Pemerintah baru-baru ini mengungkap adanya 212 merek beras, baik medium maupun premium, yang diduga merupakan hasil oplosan dan tersebar di 10 provinsi. Temuan ini bermula dari penggerebekan sebuah gudang di Serang, Banten, di mana polisi menemukan praktik curang berupa pengemasan ulang beras Bulog yang sudah diputihkan dengan merek lain.
Beras oplosan ini dipasarkan di wilayah Bogor, Tangerang, Serang, dan Cilegon. Para pelaku diperkirakan meraup keuntungan hingga Rp732 juta hanya dalam kurun waktu Desember 2023 hingga Maret 2024.
Kementerian Pertanian (Kementan) melakukan pengujian kualitas terhadap 268 sampel beras dari 212 merek tersebut pada 6 hingga 23 Juni 2024. Hasilnya, mayoritas beras premium (85,56%) tidak memenuhi standar mutu yang ditetapkan. Selain itu, ditemukan juga bahwa 59,78% beras premium dijual melebihi Harga Eceran Tertinggi (HET), dan sekitar 21,66% memiliki berat yang kurang dari yang tertera pada kemasan.
Kondisi serupa juga terjadi pada beras medium, di mana 88,24% tidak memenuhi standar mutu SNI. Lebih parah lagi, 95,12% beras medium dijual di atas HET, dan 9,38% memiliki selisih berat yang merugikan konsumen.

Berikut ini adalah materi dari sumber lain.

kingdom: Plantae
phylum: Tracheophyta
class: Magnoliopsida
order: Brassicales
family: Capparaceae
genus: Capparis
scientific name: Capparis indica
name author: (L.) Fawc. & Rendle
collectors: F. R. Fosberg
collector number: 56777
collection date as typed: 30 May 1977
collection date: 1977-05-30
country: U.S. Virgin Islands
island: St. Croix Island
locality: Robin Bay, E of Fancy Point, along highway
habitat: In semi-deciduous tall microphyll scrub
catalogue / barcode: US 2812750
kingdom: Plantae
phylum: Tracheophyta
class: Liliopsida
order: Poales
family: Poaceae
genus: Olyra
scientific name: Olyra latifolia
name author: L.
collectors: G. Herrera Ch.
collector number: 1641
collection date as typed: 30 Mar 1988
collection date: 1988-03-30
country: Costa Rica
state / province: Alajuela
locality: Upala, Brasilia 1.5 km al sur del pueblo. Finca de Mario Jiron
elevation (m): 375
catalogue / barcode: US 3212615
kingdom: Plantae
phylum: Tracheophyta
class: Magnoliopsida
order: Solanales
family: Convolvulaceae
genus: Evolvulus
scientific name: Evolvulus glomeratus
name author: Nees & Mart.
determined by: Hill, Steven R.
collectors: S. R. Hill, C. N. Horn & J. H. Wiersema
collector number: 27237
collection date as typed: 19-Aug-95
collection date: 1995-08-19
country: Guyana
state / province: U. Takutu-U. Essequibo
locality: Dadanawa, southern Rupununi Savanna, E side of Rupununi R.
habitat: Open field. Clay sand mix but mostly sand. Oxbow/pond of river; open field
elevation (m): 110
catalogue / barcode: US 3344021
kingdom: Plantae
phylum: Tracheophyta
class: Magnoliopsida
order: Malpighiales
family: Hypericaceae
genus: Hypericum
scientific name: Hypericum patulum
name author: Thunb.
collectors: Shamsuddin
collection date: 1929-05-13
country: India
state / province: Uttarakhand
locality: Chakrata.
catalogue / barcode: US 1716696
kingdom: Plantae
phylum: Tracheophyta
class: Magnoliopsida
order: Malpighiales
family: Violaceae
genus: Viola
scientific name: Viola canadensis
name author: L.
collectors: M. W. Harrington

Masalah ini, menurut pengamat, berakar dari ketidakseimbangan antara Harga Pembelian Pemerintah (HPP) gabah kering panen (GKP) dengan HET beras. Kenaikan HPP GKP sebesar 47% sejak penanganan beras dialihkan ke Badan Pangan Nasional (Bapanas) pada 2023, tidak diimbangi dengan kenaikan HET beras yang signifikan (medium hanya naik 30% dan premium 16%). Hal ini menyebabkan banyak penggilingan padi gulung tikar dan mendorong praktik oplosan beras.
Pengawasan yang lemah juga menjadi sorotan. Distribusi beras Stabilisasi Pasokan dan Harga Pangan (SPHP) dinilai rentan terhadap kebocoran karena rantai distribusinya yang panjang. Sebagian besar (80%) beras SPHP diduga tidak sampai ke penerima manfaat yang sesuai.
Para pengamat mendesak pemerintah untuk segera membenahi sistem tata niaga beras. Hal ini meliputi penyesuaian HPP GKP dan HET beras, peningkatan pengawasan distribusi beras SPHP, serta penegakan hukum yang tegas terhadap pelaku praktik oplosan. Selain itu, pemerintah juga disarankan untuk mengatur tata niaga beras dengan lebih ketat, seperti yang diterapkan di negara lain, serta menerapkan sistem pelacakan daring (traceability) untuk memastikan mutu beras. Pemerintah perlu membentuk satuan tugas khusus untuk mengatasi masalah mafia beras.